Task prompt:
Please copy, exactly and with no pictures, only the lines from the one containing "Figure 2. Perceived" through the last line of the records.

(Data under study Opens)

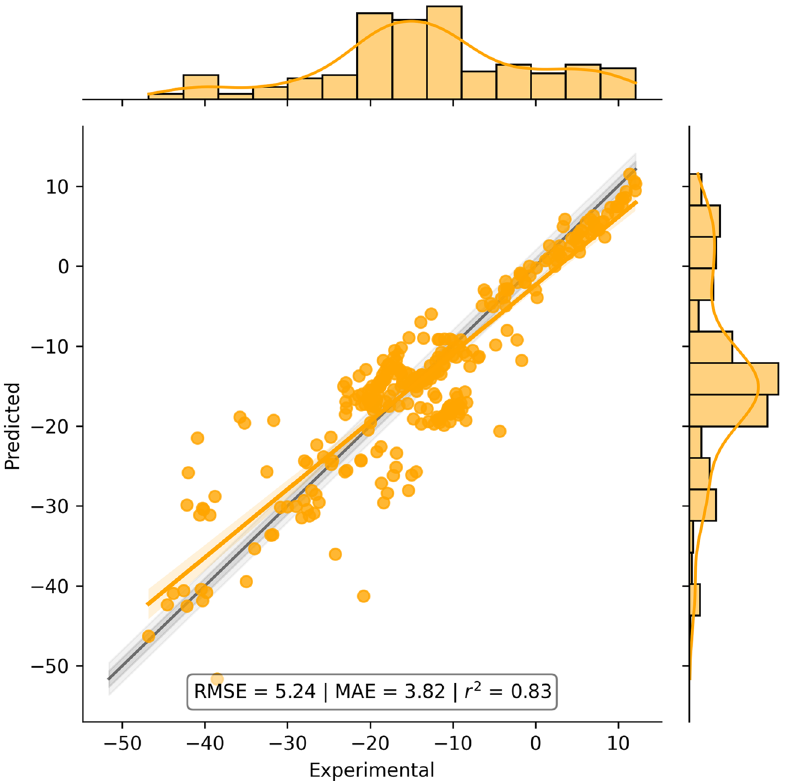
Figure 1. Correlation plot between predicted and experimental Hydration Free Energies from the data set described by Gerber. MAE and RMSE values are given in kJ mol −1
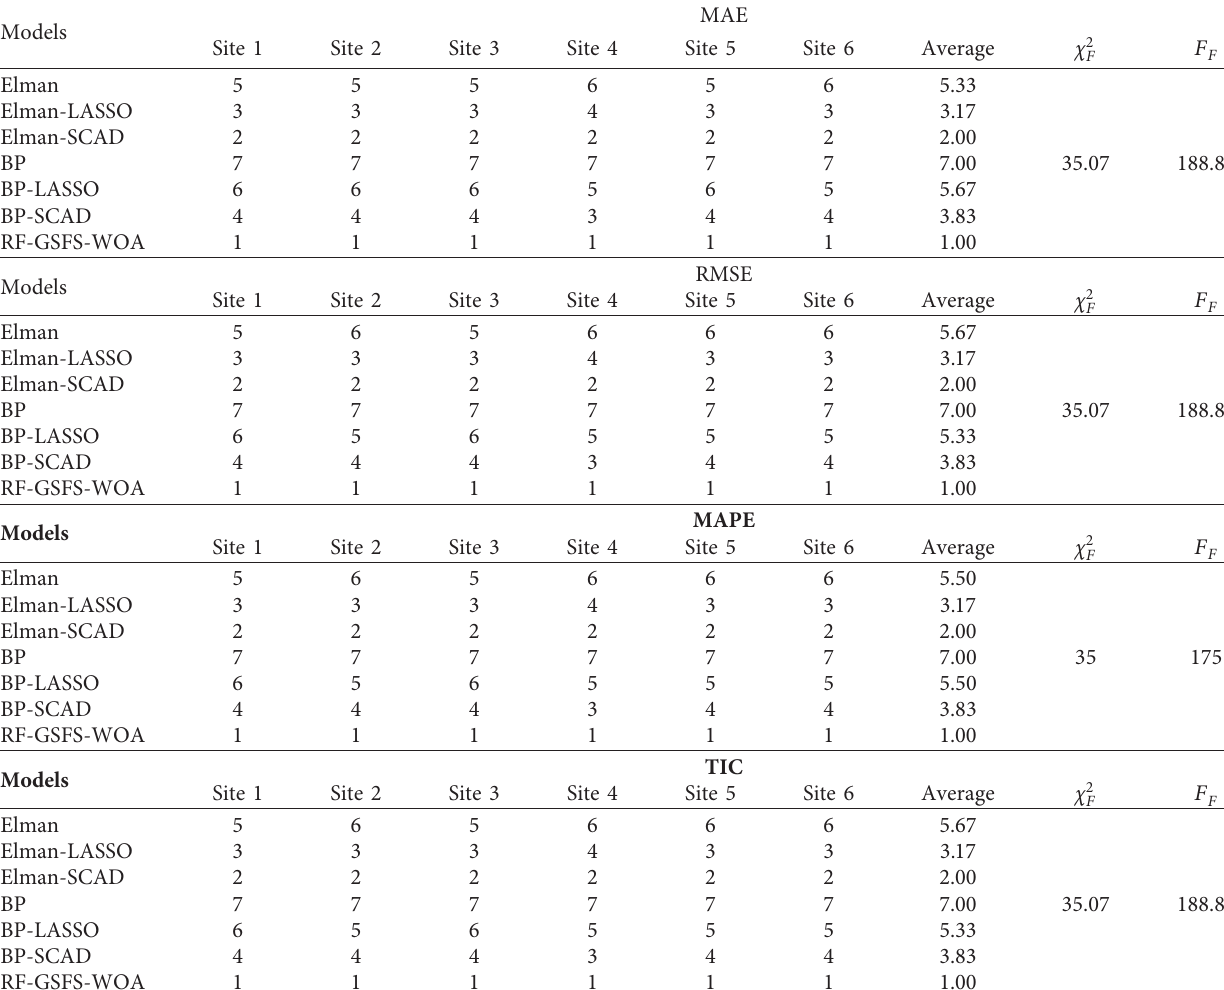
Figure 8: Average values of MAPE and RMSE for four seasons at six sites. Table 6: Results of Friedman test for all forecasting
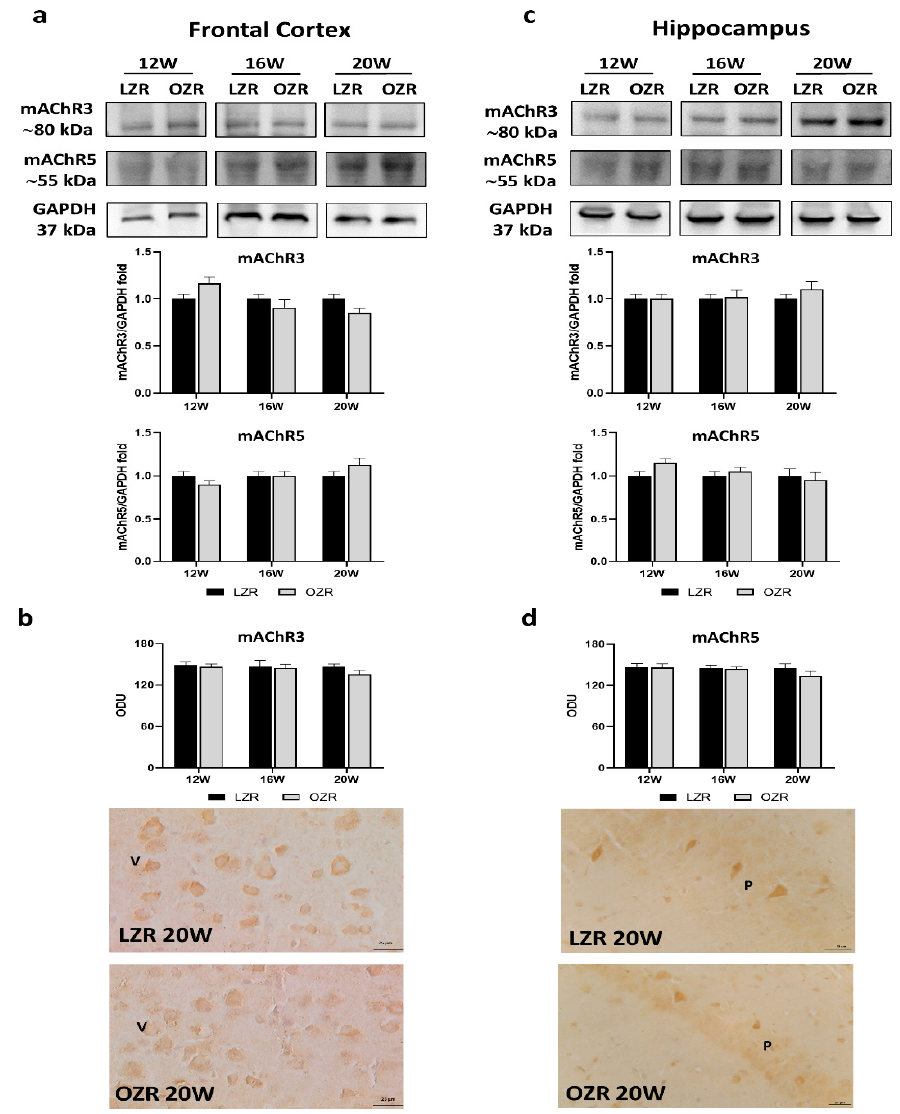
Figure 4. Immunoblotting and immunoreaction of muscarinic acetylcholine receptor subtype 3 (mAChR3) and muscarinic acetylcholine receptor subtype 5 (mAChR5). Lysates of the frontal cortex ( a ) and hippocampus ( c ) from lean Zucker rats (LZRs) and obese Zucker rats (OZRs) at the age of 12, 16, and 20 weeks were immunoblotted using specific anti-mAChR3 and anti-mAChR5. Bar graphs indicate the densitometric analysis using LZRs as control, and GAPDH levels were used as a loading control. Blots are representative of one of three separate experiments; intensity values of mAChR3 immunostaining in the frontal cortex ( b ) and mAChR5 in the hippocampus ( d ) from LZRs and OZRs at the age of 12, 16, and 20 weeks measured in optical density units (ODUs). Data are mean ± S.E.M. Representative pictures of 20-week-old LZRs and OZRs in frontal cortex for mAChR3 ( b ) and hippocampus for mAChR5 ( d ). V: the fifth layer of the frontal cortex. P: pyramidal neurons of the hippocampus. 40× magnification. Calibration bar: 25 µm.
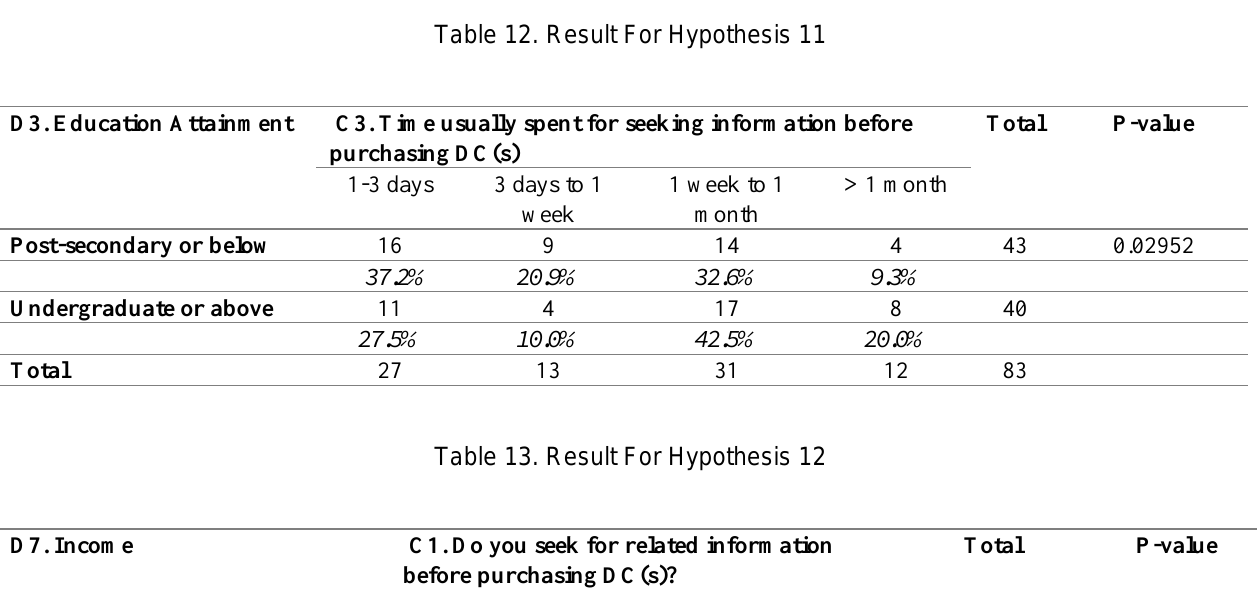
Table 12. Result For Hypothesis 11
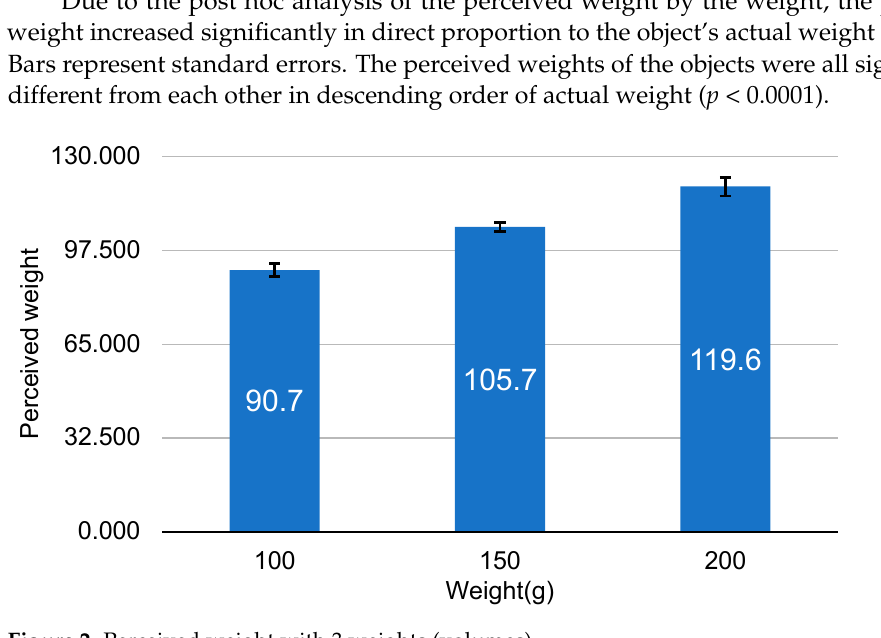
Figure 2. Perceived weight with 3 weights (volumes).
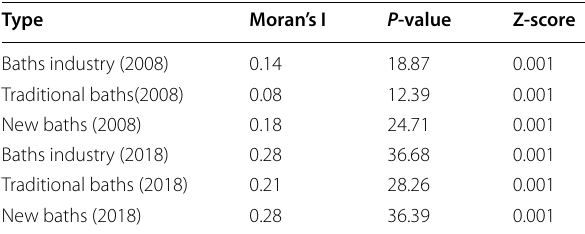
Table 2 Global Moran’s I statistics for bath industry and its sub-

(Data under study Closes)

Exercise solution:
Figure 2. Perceived weight with 3 weights (volumes).
Table 2 Global Moran’s I statistics for bath industry and its sub-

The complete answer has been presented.